6.09.2022

Chinese automakers complained of chip costs rising more than 100-fold

Chinese automakers complained of chip costs rising more than 100-fold

As the global chip shortage continues to persist, it is also affecting car production in China.
Local automakers are seeing multiple times the cost of semiconductors.Image source: XPengIn a recent speech, XPeng CEO He Xiaopeng complained that the cost of chips has increased by more than 100 times due to likely price manipulation.
According to Digitimes, the information was confirmed by Richard Yu, head of Huawei Consumer Business Group and Intelligent Automotive Solution BU.
According to his words in automobile industry the chips earlier costing about $1.5-2.99 have grown in price up to about $375.According to AFS analysts, only in May 1.69 million fewer cars were produced in the world because of chip deficit.
Because of the imbalance of supply and demand, some vendors are attempting to manipulate prices.

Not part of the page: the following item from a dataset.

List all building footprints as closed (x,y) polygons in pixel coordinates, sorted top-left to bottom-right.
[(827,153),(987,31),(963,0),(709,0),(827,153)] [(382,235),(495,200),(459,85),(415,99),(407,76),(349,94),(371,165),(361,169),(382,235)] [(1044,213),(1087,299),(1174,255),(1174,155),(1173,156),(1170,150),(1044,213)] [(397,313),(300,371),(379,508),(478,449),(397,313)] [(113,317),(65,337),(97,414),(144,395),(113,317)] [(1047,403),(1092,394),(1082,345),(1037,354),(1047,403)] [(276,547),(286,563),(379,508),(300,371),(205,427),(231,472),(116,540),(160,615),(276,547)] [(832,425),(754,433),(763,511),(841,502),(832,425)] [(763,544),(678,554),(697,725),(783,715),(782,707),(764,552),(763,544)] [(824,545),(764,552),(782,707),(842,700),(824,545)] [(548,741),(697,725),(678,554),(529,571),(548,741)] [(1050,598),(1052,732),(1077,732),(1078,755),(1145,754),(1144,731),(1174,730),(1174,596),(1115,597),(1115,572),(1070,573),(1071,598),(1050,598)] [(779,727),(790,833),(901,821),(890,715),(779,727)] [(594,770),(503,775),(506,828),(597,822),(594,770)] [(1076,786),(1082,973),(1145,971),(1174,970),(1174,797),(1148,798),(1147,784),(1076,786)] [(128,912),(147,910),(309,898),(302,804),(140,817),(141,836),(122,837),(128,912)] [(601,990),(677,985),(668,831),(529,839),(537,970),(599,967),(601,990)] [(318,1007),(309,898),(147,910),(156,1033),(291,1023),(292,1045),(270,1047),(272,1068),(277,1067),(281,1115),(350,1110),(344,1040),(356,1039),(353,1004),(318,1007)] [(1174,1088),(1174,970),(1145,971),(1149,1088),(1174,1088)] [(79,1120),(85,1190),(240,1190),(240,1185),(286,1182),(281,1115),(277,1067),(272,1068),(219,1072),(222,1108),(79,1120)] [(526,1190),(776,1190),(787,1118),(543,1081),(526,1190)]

In particular, Bosch is rumored to be negotiating a price hike for car chips, and industry experts warn that other industry players may follow suit.As prices for minerals used in traction batteries also continue to rise, some Chinese automakers have already raised prices for their cars in 2022.

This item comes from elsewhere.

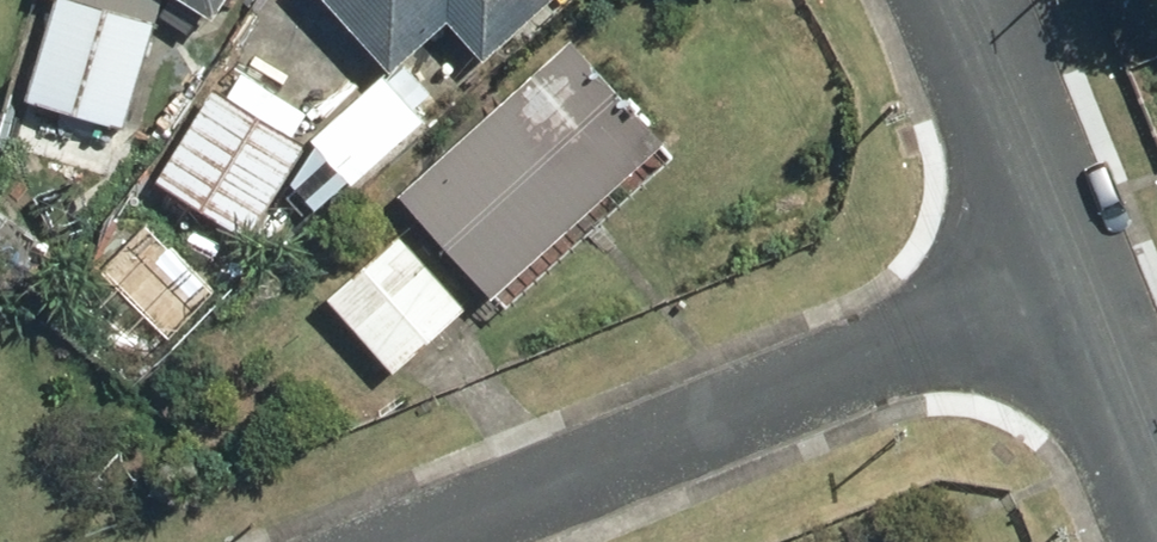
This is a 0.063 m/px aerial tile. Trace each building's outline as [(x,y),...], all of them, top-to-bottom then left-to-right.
[(150,22),(78,0),(53,0),(23,99),(118,128),(150,22)] [(221,0),(176,0),(208,20),(221,0)] [(385,73),(443,22),(479,61),(547,0),(319,0),(385,73)] [(394,197),(491,301),(660,144),(563,40),(394,197)] [(245,240),(301,147),(210,93),(154,185),(245,240)] [(325,299),(391,373),(463,310),(397,236),(325,299)]
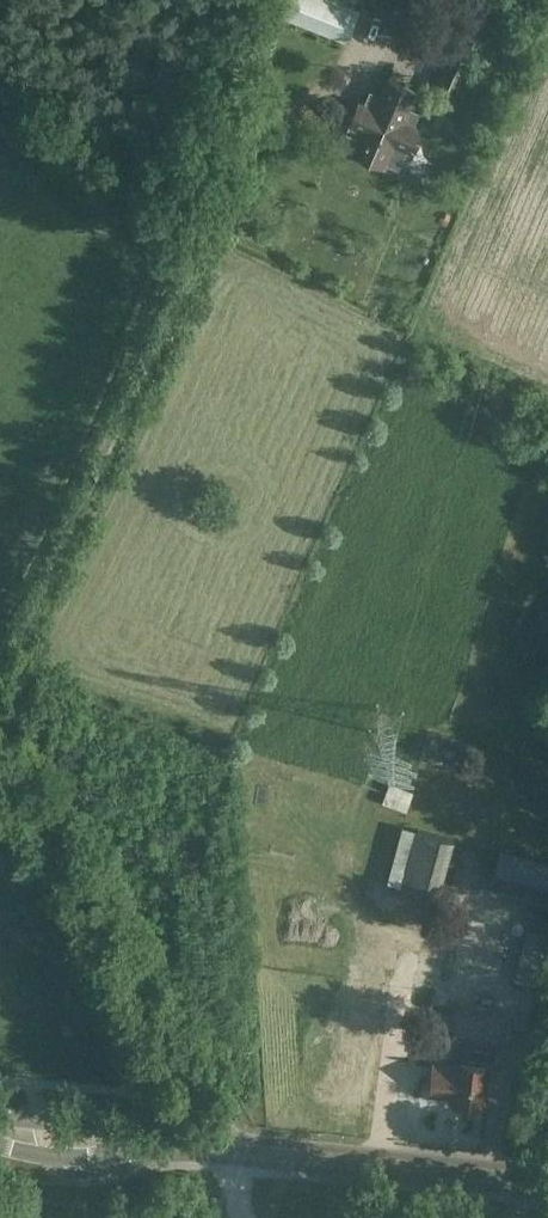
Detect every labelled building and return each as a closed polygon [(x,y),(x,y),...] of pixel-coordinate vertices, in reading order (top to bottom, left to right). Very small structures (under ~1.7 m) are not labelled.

At the same time, WM Motor head Freeman Shen (Freeman Shen) said that car chip prices have also risen and now the cost of car semiconductors exceeds the cost of traction batteries.Although vehicle production in China has slowed due to the COVID-19 outbreak, demand for car chips should remain high in the medium to long term.
As a result, the world's leading semiconductor manufacturers are planning to expand their capacity.

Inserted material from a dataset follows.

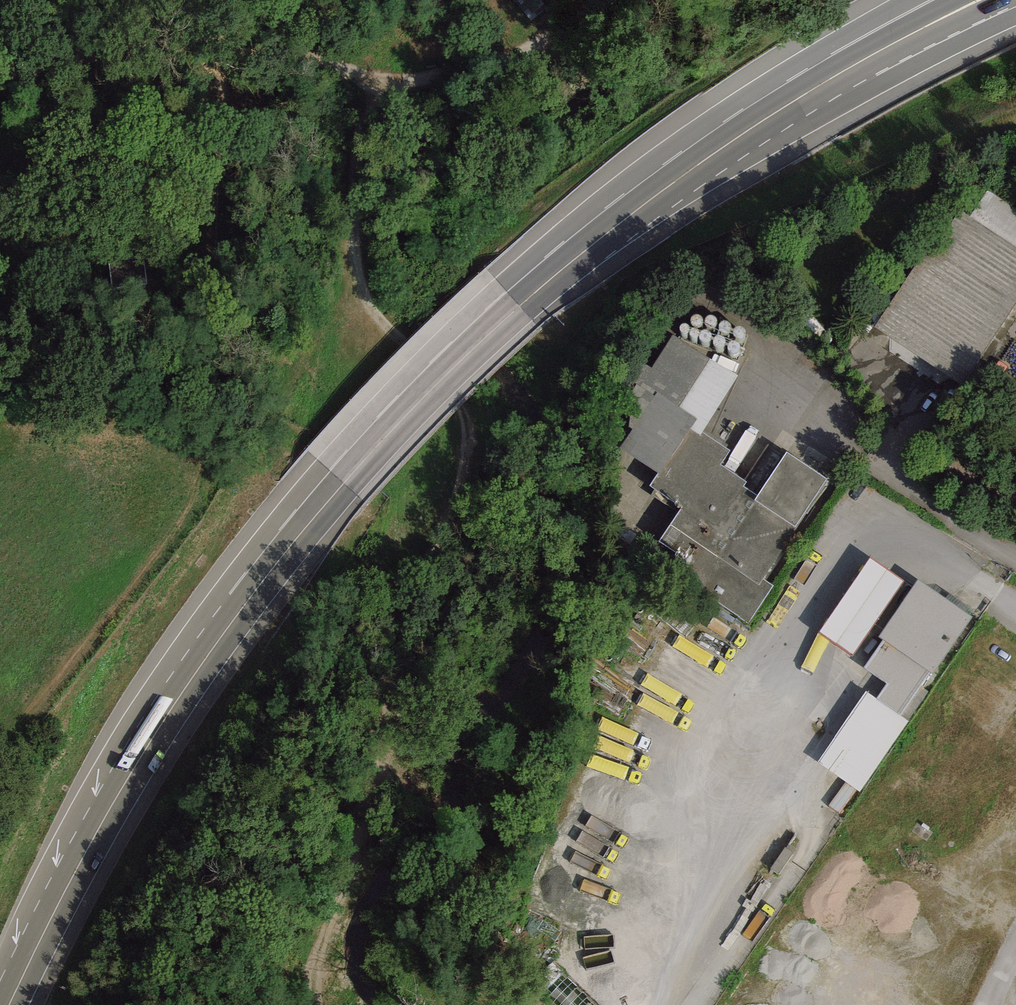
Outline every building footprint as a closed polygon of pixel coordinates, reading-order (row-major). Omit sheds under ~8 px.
[(987,190),(969,217),(951,208),(876,328),(970,386),(1015,312),(1015,210),(987,190)] [(738,376),(672,335),(652,367),(645,364),(636,381),(629,427),(634,429),(619,448),(659,475),(689,428),(701,436),(704,433),(738,376)] [(701,436),(689,428),(659,475),(652,485),(684,505),(660,542),(680,555),(669,572),(748,623),(773,585),(764,579),(827,480),(787,454),(756,496),(742,487),(746,482),(720,465),(729,450),(704,433),(701,436)] [(852,656),(904,581),(870,558),(819,633),(852,656)] [(973,618),(918,580),(878,636),(883,639),(929,671),(933,674),(973,618)] [(910,699),(929,671),(883,639),(864,667),(887,683),(910,699)] [(899,714),(910,699),(887,683),(876,698),(899,714)] [(859,791),(908,721),(899,714),(876,698),(867,692),(817,762),(846,782),(857,789),(859,791)] [(839,814),(857,789),(846,782),(828,806),(839,814)] [(556,1004),(598,1004),(568,979),(549,999),(556,1004)]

For example, Infineon has declared its intention to invest in numerous large projects of the corresponding orientation.Meanwhile, China is trying to ensure its independence from chip supplies, but many experts believe that the country has yet to obtain in one way or another some key technologies for their production.
As the world's largest car market, China is particularly short of the semiconductors needed to produce cars.
Nevertheless, 95% of the total volume of relevant products come from abroad.
So far, according to experts, the country has no companies capable of offering products with stable characteristics, so the Celestial Empire still continues to rely on imported components.